* _Problem to work on_
Filter out all lines without the word "down" from the data below, please, and copy the rest.

* _Input data_
+ + + + + + +
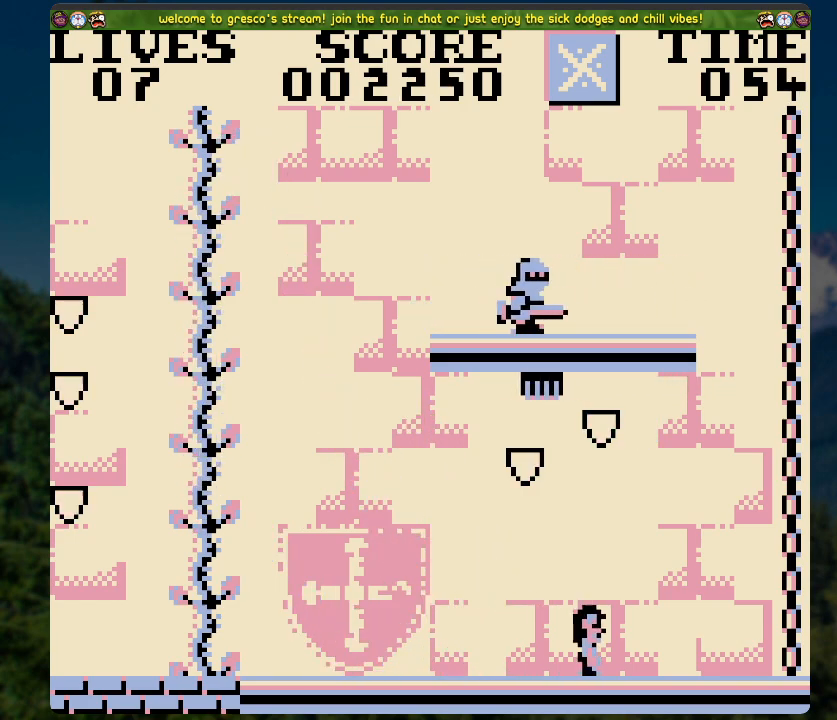
{"buttons": ["DPAD_UP", "DPAD_RIGHT"], "left_stick": "center", "right_stick": "center", "events": [[17, "A", "down"], [502, "A", "up"], [502, "DPAD_UP", "down"]]}
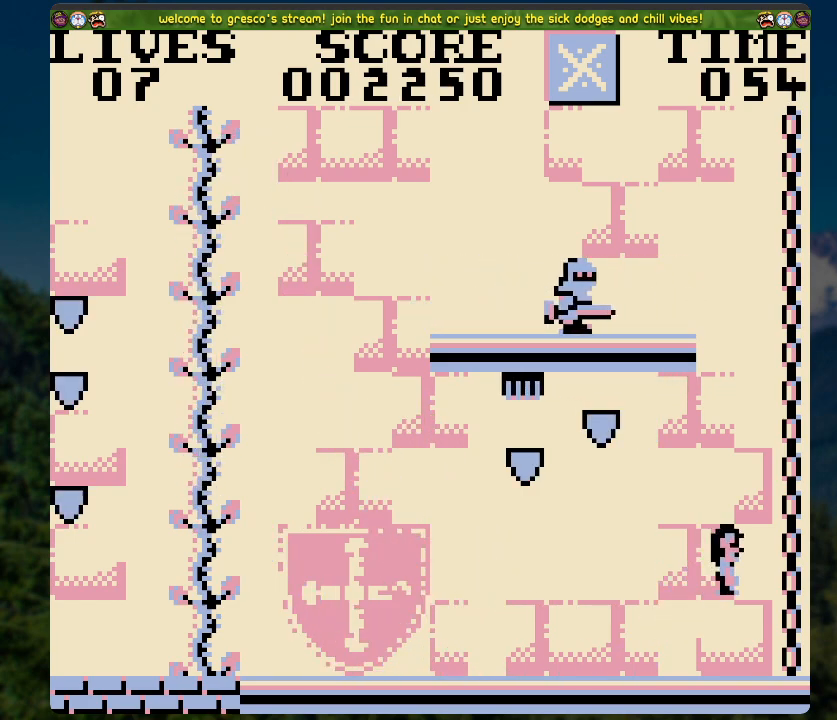
{"buttons": ["DPAD_UP"], "left_stick": "center", "right_stick": "center", "events": [[17, "DPAD_RIGHT", "up"], [284, "DPAD_UP", "up"], [435, "DPAD_UP", "down"]]}
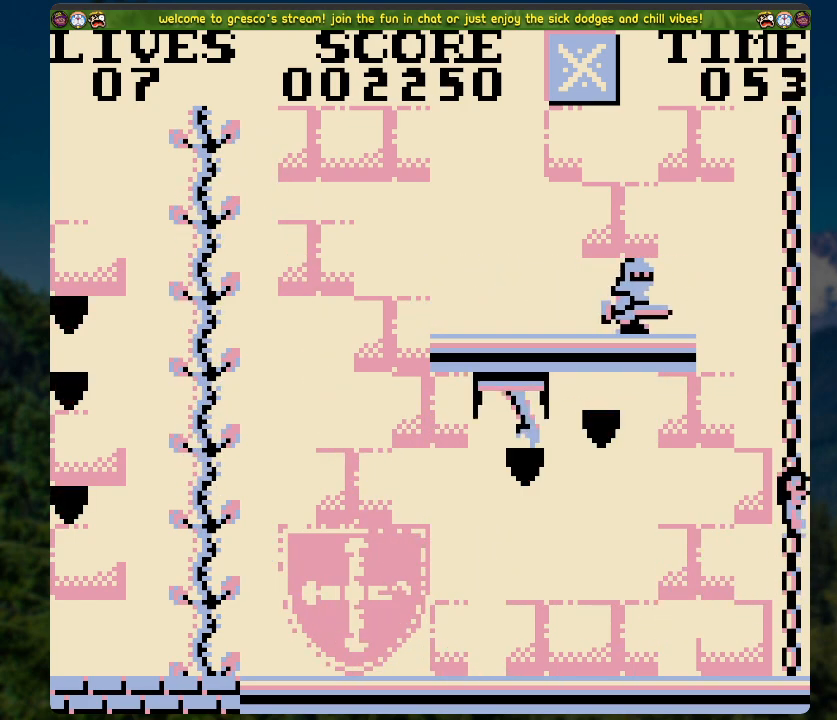
{"buttons": [], "left_stick": "center", "right_stick": "center", "events": [[33, "DPAD_UP", "up"]]}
+ + + + + + +
* _Solution to this problem_
{"buttons": ["DPAD_UP", "DPAD_RIGHT"], "left_stick": "center", "right_stick": "center", "events": [[17, "A", "down"], [502, "A", "up"], [502, "DPAD_UP", "down"]]}
{"buttons": ["DPAD_UP"], "left_stick": "center", "right_stick": "center", "events": [[17, "DPAD_RIGHT", "up"], [284, "DPAD_UP", "up"], [435, "DPAD_UP", "down"]]}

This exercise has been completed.